Voraussetzung für die Inanspruchnahme der Begünstigung ist, dass die Überstunden und die darauf entfallenden Zuschläge tatsächlich geleistet, korrekt ermittelt und nachvollziehbar dokumentiert sind. Pauschale oder nicht belegbare Ansätze können der Begünstigung entgegenstehen, weshalb eine genaue Erfassung und Abrechnung erforderlich ist. Im Rahmen einer Prüfung muss sich die steuerfreie Behandlung anhand der Aufzeichnungen lückenlos nachvollziehen lassen. Lässt sich nicht belegen, dass die begünstigten Überstunden tatsächlich angefallen sind, kann die Steuerfreiheit aberkannt werden, was zu Nachzahlungen samt allfälliger Nebenansprüche führen kann.
Für die Lohnverrechnung bedeutet dies, dass Grundlohn und Zuschlag getrennt geführt und die geltenden Grenzen monatlich beachtet werden müssen. Eine verlässliche Zeiterfassung, die geleistete Überstunden und die jeweiligen Zuschlagsarten genau ausweist, ist damit die Grundlage, um die steuerliche Begünstigung rechtssicher und korrekt zu nutzen. Fehler bei der Zuordnung führen schnell zu Nachforderungen der Abgabenbehörde und zu Korrekturaufwand.

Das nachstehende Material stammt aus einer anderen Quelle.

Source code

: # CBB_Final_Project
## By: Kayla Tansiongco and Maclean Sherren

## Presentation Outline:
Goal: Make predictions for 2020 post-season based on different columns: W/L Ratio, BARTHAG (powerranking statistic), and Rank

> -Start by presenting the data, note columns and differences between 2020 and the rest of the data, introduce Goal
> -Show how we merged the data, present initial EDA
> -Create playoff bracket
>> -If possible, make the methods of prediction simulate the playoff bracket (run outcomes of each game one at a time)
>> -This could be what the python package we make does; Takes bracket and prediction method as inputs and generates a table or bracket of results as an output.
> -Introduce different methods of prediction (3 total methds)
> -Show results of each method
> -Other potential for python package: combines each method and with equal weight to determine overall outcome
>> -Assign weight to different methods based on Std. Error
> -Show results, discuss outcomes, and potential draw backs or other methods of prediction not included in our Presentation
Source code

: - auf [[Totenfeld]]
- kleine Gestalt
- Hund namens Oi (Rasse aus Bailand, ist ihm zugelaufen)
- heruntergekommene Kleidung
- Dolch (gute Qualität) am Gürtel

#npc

Zusammengefasst kann die steuerliche Begünstigung von Überstundenzuschlägen für Beschäftigte einen spürbaren Vorteil bedeuten, setzt aber eine saubere Trennung, eine korrekte Zuordnung der Zuschlagsarten und die Beachtung der jeweils aktuellen Grenzen voraus. Wer Überstunden und Zuschläge präzise erfasst und dokumentiert, schafft die Voraussetzung, die Begünstigung auszuschöpfen und sie gegenüber dem Finanzamt belegen zu können.
Redaktioneller Überblick zu „Steuerliche Begünstigung von Überstundenzuschlägen in Österreich“ in eigenen Worten – keine Rechtsberatung. Maßgeblich ist die amtliche Quelle (WKO).